Action item
Locate each line below that contains the word "рисками" and copy those lines out.

[[ Recorded data, beginning ]]

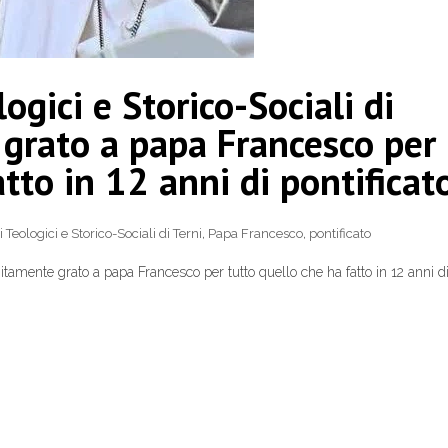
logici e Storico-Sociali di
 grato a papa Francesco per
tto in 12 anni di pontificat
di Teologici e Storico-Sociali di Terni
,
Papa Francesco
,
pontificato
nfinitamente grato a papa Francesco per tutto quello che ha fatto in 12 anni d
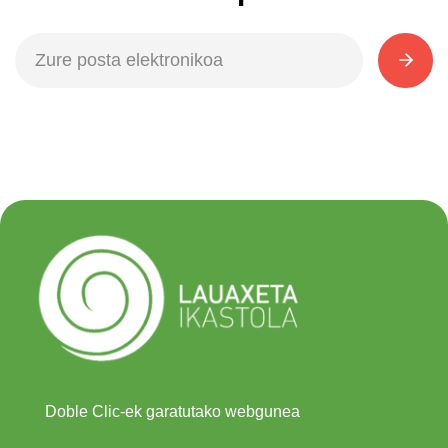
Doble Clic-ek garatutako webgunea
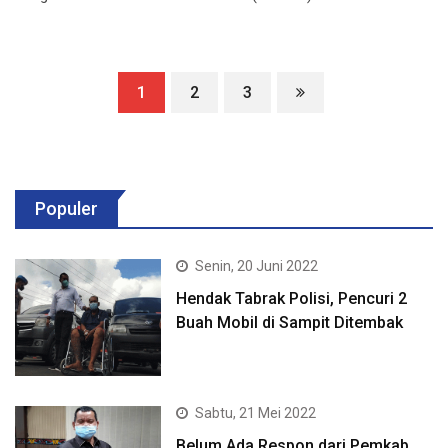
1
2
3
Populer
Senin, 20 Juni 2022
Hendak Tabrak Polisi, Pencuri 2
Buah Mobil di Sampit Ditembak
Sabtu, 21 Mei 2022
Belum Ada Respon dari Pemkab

[[ Recorded data, end ]]
[[ Recorded data, beginning ]]

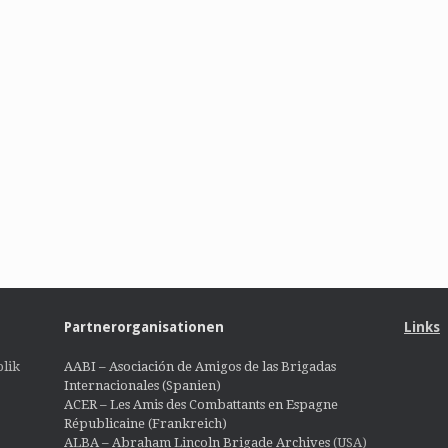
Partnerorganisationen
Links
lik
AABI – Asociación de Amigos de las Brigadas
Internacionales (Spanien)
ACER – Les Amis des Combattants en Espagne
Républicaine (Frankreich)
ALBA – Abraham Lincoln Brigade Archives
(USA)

[[ Recorded data, end ]]
[[ Recorded data, beginning ]]

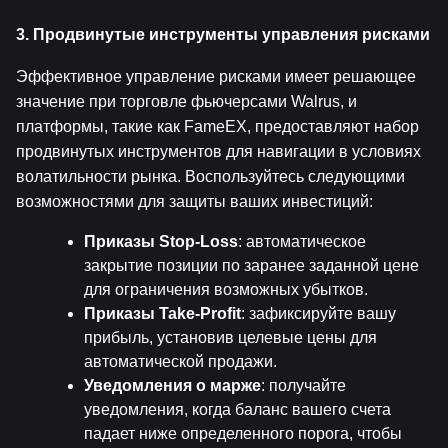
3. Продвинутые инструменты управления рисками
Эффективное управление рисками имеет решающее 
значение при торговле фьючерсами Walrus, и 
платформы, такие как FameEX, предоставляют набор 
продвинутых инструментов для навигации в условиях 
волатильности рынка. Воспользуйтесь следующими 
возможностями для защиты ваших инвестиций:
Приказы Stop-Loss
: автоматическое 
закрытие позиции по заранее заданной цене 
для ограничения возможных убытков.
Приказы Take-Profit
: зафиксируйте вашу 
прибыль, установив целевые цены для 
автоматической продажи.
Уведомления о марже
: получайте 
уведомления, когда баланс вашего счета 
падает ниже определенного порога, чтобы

[[ Recorded data, end ]]

Solution below
3. Продвинутые инструменты управления рисками
Эффективное управление рисками имеет решающее 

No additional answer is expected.